Department of Pharmacy, University of Pisa, 56126 Pisa, Italy.
Department of Life Sciences, University of Siena, 53100 Siena, Italy.
Int J Mol Sci. 2022 Feb 14;23(4):2105. doi: 10.3390/ijms23042105.
The use of in silico toxicity prediction methods plays an important role in the selection of lead compounds and in ADMET studies since in vitro and in vivo methods are often limited by ethics, time, budget and other resources. In this context, we present our new web tool VenomPred, a user-friendly platform for evaluating the potential mutagenic, hepatotoxic, carcinogenic and estrogenic effects of small molecules. VenomPred platform employs several in-house Machine Learning (ML) models developed with datasets derived from VEGA QSAR, a software that includes a comprehensive collection of different toxicity models and has been used as a reference for building and evaluating our ML models. The results showed that our models achieved equal or better performance than those obtained with the reference models included in VEGA QSAR. In order to improve the predictive performance of our platform, we adopted a consensus approach combining the results of different ML models, which was able to predict chemical toxicity better than the single models. This improved method was thus implemented in the VenomPred platform, a freely accessible webserver that takes the SMILES (Simplified Molecular-Input Line-Entry System) strings of the compounds as input and sends the prediction results providing a probability score about their potential toxicity.
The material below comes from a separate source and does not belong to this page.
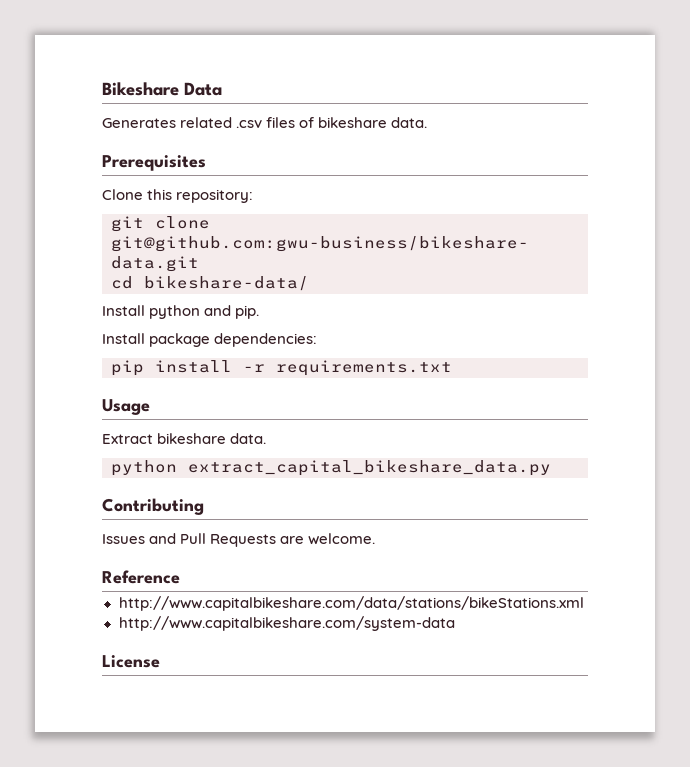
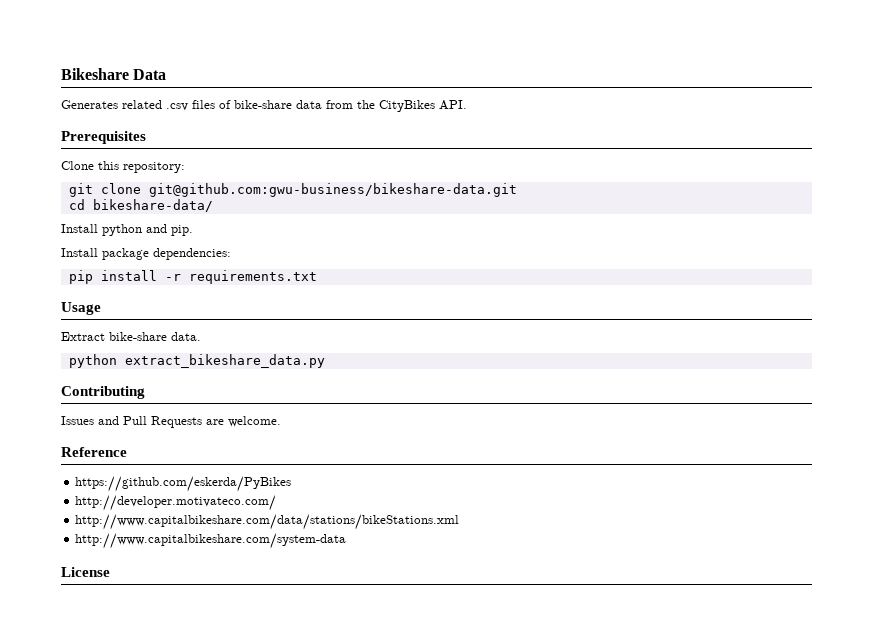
[318,117,428,128] bikeshare data. -> [234,100,467,112] bike-share data from the CityBikes API.
[157,433,227,444] bikeshare -> [109,332,167,341] bike-share
[188,460,551,476] extract_capital_bikeshare_data.py -> [124,354,325,368] extract_bikeshare_data.py
(180, 577) none -> [75,476,292,492] [75,495,277,511] // https://github.com/eskerda/PyBikes // http://developer.motivateco.com/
在先导化合物的选择和 ADMET 研究中,计算机毒性预测方法的应用起着重要作用,因为体外和体内方法通常受到伦理、时间、预算和其他资源的限制。在这种情况下,我们提出了我们的新网络工具 VenomPred,这是一个用于评估小分子潜在致突变性、肝毒性、致癌性和雌激素效应的用户友好平台。VenomPred 平台采用了几个内部机器学习 (ML) 模型,这些模型是使用来自 VEGA QSAR 的数据集开发的,VEGA QSAR 是一个包含多种毒性模型的综合软件,已被用作构建和评估我们的 ML 模型的参考。结果表明,我们的模型在性能上与 VEGA QSAR 中包含的参考模型相当或更好。为了提高我们平台的预测性能,我们采用了一种结合不同 ML 模型结果的共识方法,该方法能够比单个模型更好地预测化学毒性。这种改进的方法随后在 VenomPred 平台中实现,该平台是一个免费访问的网络服务器,它接受化合物的 SMILES(简化分子输入行输入系统)字符串作为输入,并发送预测结果,提供关于其潜在毒性的概率评分。